GOVERNMENT’S EXTENDED Public Works Programme (EPWP) has had a positive impact on the lives of many young people across the country.
Between its inception in 2004 and the end of the second phase in 2014, the Expanded Public Works Programme (EPWP) produced more than 5.6 million work opportunities.
The third phase of the Expanded Public Works Programme (EPWP), which kicked off in 2014, is expected to produce a further six million work opportunities by 2019, with a third of these already having been created by the end of June this year.
The third phase of the EPWP envisages an improved focus on training through collaboration with Technical Vocational Education and Training (TVET) colleges and other institutions, in an attempt to improve the quality of training courses by offering accredited training providers.
The EPWP is one of government's programmes aimed at providing poverty and income relief through temporary work for the unemployed.
The Department of Public Works did a mid-term evaluation of the EPWP in 2011. It found that almost half of all beneficiaries indicated that their financial situation and that of their families had improved after they participated in the programme.
Importantly, the department projects that South Africa’s unemployment rate would have been 2.8 percentage points higher in 2012 had it not been for the EPWP.
The review also found that the programme’s second phase lowered the poverty rate by less than 0.5 percent.

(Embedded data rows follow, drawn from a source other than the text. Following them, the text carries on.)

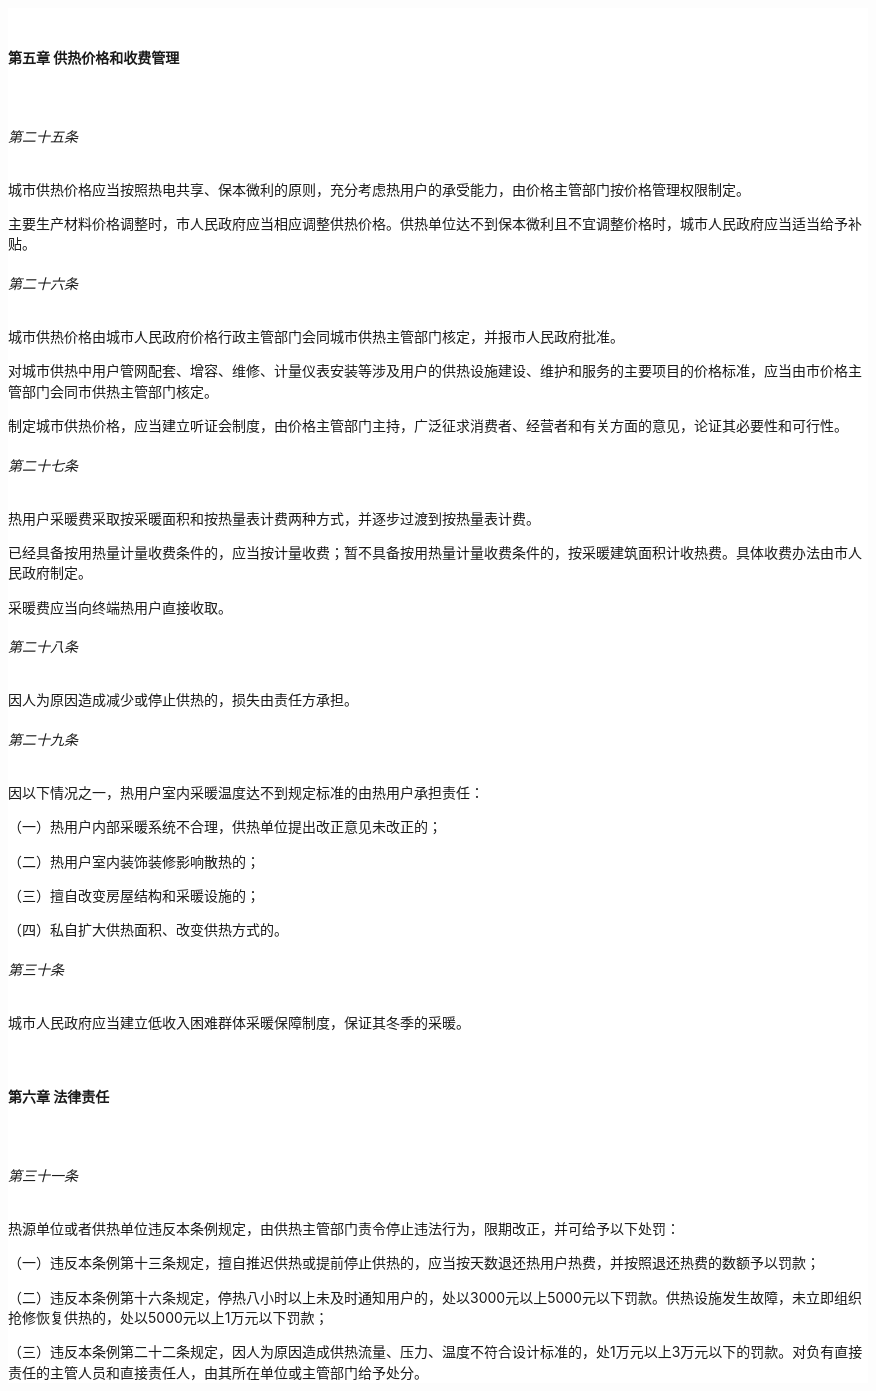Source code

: ​

#### 第五章 供热价格和收费管理

​

###### 第二十五条

城市供热价格应当按照热电共享、保本微利的原则，充分考虑热用户的承受能力，由价格主管部门按价格管理权限制定。

主要生产材料价格调整时，市人民政府应当相应调整供热价格。供热单位达不到保本微利且不宜调整价格时，城市人民政府应当适当给予补贴。

###### 第二十六条

城市供热价格由城市人民政府价格行政主管部门会同城市供热主管部门核定，并报市人民政府批准。

对城市供热中用户管网配套、增容、维修、计量仪表安装等涉及用户的供热设施建设、维护和服务的主要项目的价格标准，应当由市价格主管部门会同市供热主管部门核定。

制定城市供热价格，应当建立听证会制度，由价格主管部门主持，广泛征求消费者、经营者和有关方面的意见，论证其必要性和可行性。

###### 第二十七条

热用户采暖费采取按采暖面积和按热量表计费两种方式，并逐步过渡到按热量表计费。

已经具备按用热量计量收费条件的，应当按计量收费；暂不具备按用热量计量收费条件的，按采暖建筑面积计收热费。具体收费办法由市人民政府制定。

采暖费应当向终端热用户直接收取。

###### 第二十八条

因人为原因造成减少或停止供热的，损失由责任方承担。

###### 第二十九条

因以下情况之一，热用户室内采暖温度达不到规定标准的由热用户承担责任：

（一）热用户内部采暖系统不合理，供热单位提出改正意见未改正的；

（二）热用户室内装饰装修影响散热的；

（三）擅自改变房屋结构和采暖设施的；

（四）私自扩大供热面积、改变供热方式的。

###### 第三十条

城市人民政府应当建立低收入困难群体采暖保障制度，保证其冬季的采暖。

​

#### 第六章 法律责任

​

###### 第三十一条

热源单位或者供热单位违反本条例规定，由供热主管部门责令停止违法行为，限期改正，并可给予以下处罚：

（一）违反本条例第十三条规定，擅自推迟供热或提前停止供热的，应当按天数退还热用户热费，并按照退还热费的数额予以罚款；

（二）违反本条例第十六条规定，停热八小时以上未及时通知用户的，处以3000元以上5000元以下罚款。供热设施发生故障，未立即组织抢修恢复供热的，处以5000元以上1万元以下罚款；

（三）违反本条例第二十二条规定，因人为原因造成供热流量、压力、温度不符合设计标准的，处1万元以上3万元以下的罚款。对负有直接责任的主管人员和直接责任人，由其所在单位或主管部门给予处分。
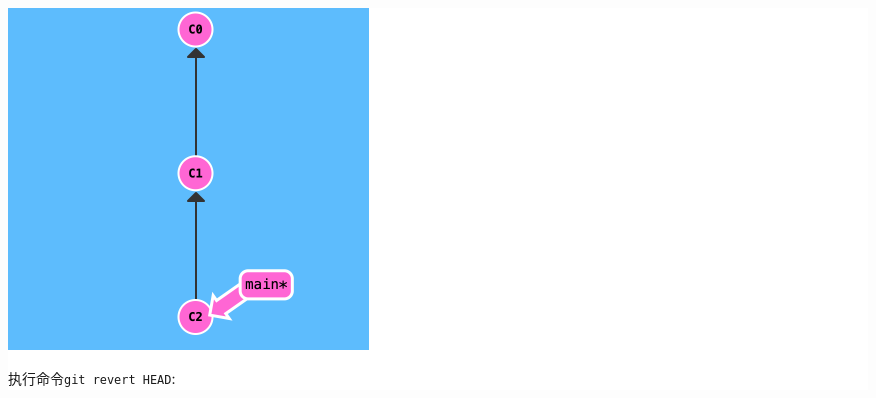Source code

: <img src="mdImgs/image-20220210154110580.png" alt="image-20220210154110580" style="zoom:50%;" />

执行命令`git revert HEAD`:
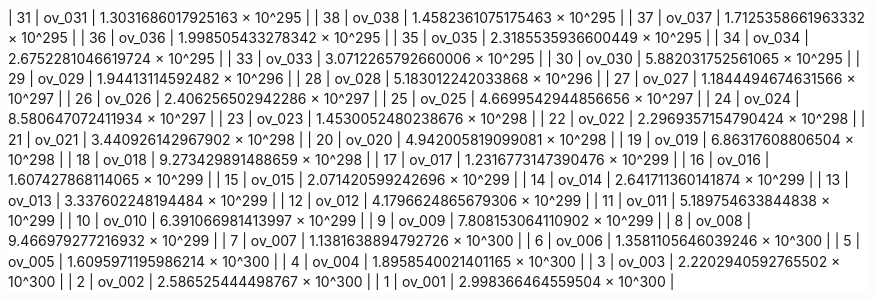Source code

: | 31 | ov_031 | 1.3031686017925163 × 10^295 |
| 38 | ov_038 | 1.4582361075175463 × 10^295 |
| 37 | ov_037 | 1.7125358661963332 × 10^295 |
| 36 | ov_036 | 1.998505433278342 × 10^295 |
| 35 | ov_035 | 2.3185535936600449 × 10^295 |
| 34 | ov_034 | 2.6752281046619724 × 10^295 |
| 33 | ov_033 | 3.0712265792660006 × 10^295 |
| 30 | ov_030 | 5.882031752561065 × 10^295 |
| 29 | ov_029 | 1.94413114592482 × 10^296 |
| 28 | ov_028 | 5.183012242033868 × 10^296 |
| 27 | ov_027 | 1.1844494674631566 × 10^297 |
| 26 | ov_026 | 2.406256502942286 × 10^297 |
| 25 | ov_025 | 4.6699542944856656 × 10^297 |
| 24 | ov_024 | 8.580647072411934 × 10^297 |
| 23 | ov_023 | 1.4530052480238676 × 10^298 |
| 22 | ov_022 | 2.2969357154790424 × 10^298 |
| 21 | ov_021 | 3.440926142967902 × 10^298 |
| 20 | ov_020 | 4.942005819099081 × 10^298 |
| 19 | ov_019 | 6.86317608806504 × 10^298 |
| 18 | ov_018 | 9.273429891488659 × 10^298 |
| 17 | ov_017 | 1.2316773147390476 × 10^299 |
| 16 | ov_016 | 1.607427868114065 × 10^299 |
| 15 | ov_015 | 2.071420599242696 × 10^299 |
| 14 | ov_014 | 2.641711360141874 × 10^299 |
| 13 | ov_013 | 3.337602248194484 × 10^299 |
| 12 | ov_012 | 4.1796624865679306 × 10^299 |
| 11 | ov_011 | 5.189754633844838 × 10^299 |
| 10 | ov_010 | 6.391066981413997 × 10^299 |
| 9 | ov_009 | 7.808153064110902 × 10^299 |
| 8 | ov_008 | 9.466979277216932 × 10^299 |
| 7 | ov_007 | 1.1381638894792726 × 10^300 |
| 6 | ov_006 | 1.3581105646039246 × 10^300 |
| 5 | ov_005 | 1.6095971195986214 × 10^300 |
| 4 | ov_004 | 1.8958540021401165 × 10^300 |
| 3 | ov_003 | 2.2202940592765502 × 10^300 |
| 2 | ov_002 | 2.586525444498767 × 10^300 |
| 1 | ov_001 | 2.998366464559504 × 10^300 |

The department attributed this partly to the programme providing job opportunities for only about 2.5 percent of the poor in the country or about seven percent of unemployed people.

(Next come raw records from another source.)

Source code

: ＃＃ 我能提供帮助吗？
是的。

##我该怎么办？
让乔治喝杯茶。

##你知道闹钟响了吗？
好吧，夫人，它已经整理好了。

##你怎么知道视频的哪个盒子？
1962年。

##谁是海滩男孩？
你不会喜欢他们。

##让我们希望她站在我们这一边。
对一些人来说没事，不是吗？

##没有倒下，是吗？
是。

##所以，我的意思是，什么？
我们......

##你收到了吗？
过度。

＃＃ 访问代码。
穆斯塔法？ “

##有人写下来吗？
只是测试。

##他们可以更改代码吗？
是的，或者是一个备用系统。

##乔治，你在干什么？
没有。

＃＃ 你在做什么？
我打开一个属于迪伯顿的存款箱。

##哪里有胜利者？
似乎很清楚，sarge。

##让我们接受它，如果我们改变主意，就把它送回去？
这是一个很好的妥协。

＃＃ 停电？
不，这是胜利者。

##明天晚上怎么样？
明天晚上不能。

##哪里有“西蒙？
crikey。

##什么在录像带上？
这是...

The average job during the second phase lasted only 65 days, at an average daily wage of R62. By June this year the average had climbed to R105.85 a day, according to statistics from the department.
The department estimates that since the programme’s inception over R200 billion has been paid to beneficiaries in the form of stipends.
Moreover; the Department of Environmental Affairs’ EPWP initiative, Working for Water, has helped clear 2.8 million hectares of land of invasive species since its inception in 1995.
This has helped save over 180 million cubic metres of water a year (about the size of Hartebeespoort Dam), estimates Christo Marais, the Department’s Chief Director of Natural Resource Management Programmes. In 2015/16: over 69 000 people participated in the programme.